Warmup act was Jay-Z. Strange combination, but he and his band were good 🙂 Even though the forecast said chance of a shower, there was some light drizzle during the concert which was actually quite refreshing (although it did make the metal floor quite slippery). So glad the weather held out until about midnight when it actually did rain more heavily!
Then it was all over… a great way to end the weekend, and 2010. The last date night for 2010? I’m hoping we can squeeze in another date before the end of the year!
A few weeks ago, I attended a jazz evening at a Perth school. It was a really fun night, showcasing many of the school’s own talented jazz ensembles. To help get the parents on the floor, Shane and Ruth from Swing It came to give a short introductory class of lindyhop. I was surprised and happy to see the dance floor totally crowded with enthusiastic parents, trying to do rock step triple steps 🙂
After the class, Shane and Ruth did a lindyhop performance for all. I took quite a few shots – but it’s surprisingly hard to get a good dynamic lindyhop shot where the dancers and their faces are visible, whilst capturing the energy and motion of the dance.
I took along my Nikon 85mm 1.8 and did not regret it at all – it takes such amazing shots in low light.

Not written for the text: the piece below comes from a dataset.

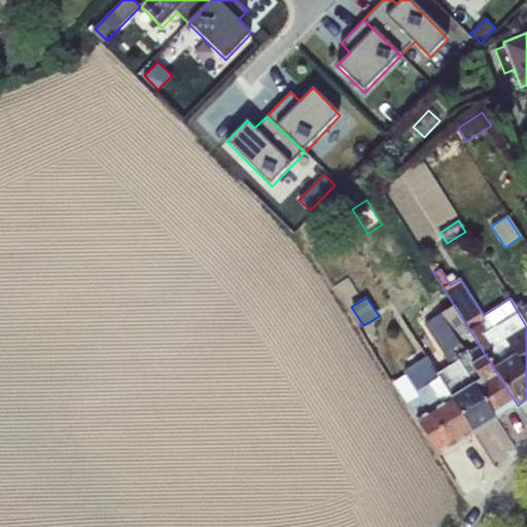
[(514,306),(526,326),(526,306),(525,308),(520,302),(514,306)]
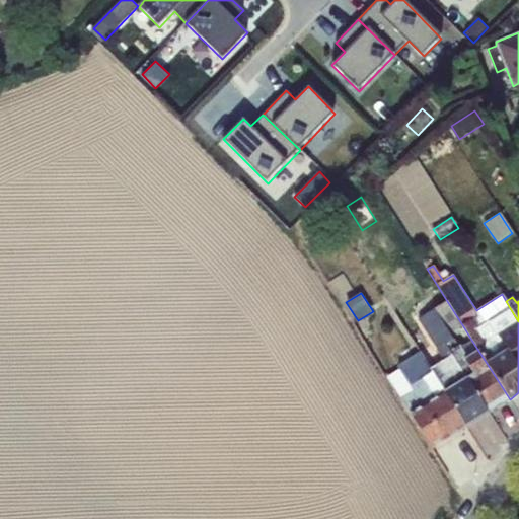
[(434,309),(451,337),(463,326),(447,301),(434,309)]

To end the night, the school’s soul band took to the stage. I snuck right up in between the stage and the dancers and tried to capture the raw energy of the crowd.
After a delicious and indulgent date night dinner with Wifey on Friday, we decided to pop into the Ellington. If you’re into Frank Sinatra, Bobby Darin, Michael Buble or like Paul Anka’s Rock Swings album, you should catch James Flynn, Perth’s very own one man Rat Pack! He was backed by a “mini” big band made up of many experienced professionals.
Although it’s not quite my thing anymore (lindyhopping has focussed my jazz tastes on late 1920-1940s jazz), the crowd there on Friday really appreciated the swinging hits, even with some dancing breaking out! I like how relaxed James is on stage and how he interacted with the audience making an entertaining night.
I couldn’t resist snapping a few shots at the gig. As usual, the dim lighting at the Ellington really tests the performance of my Nikon D80 at ISO 1600. The shots look OK at this resolution, but if I were to blow them up large, I don’t think they’ll look that great. I tried a few shots at ISO 1250 too, but I really need to upgrade to a newer body with better low noise performance. New D3, D700, D700x?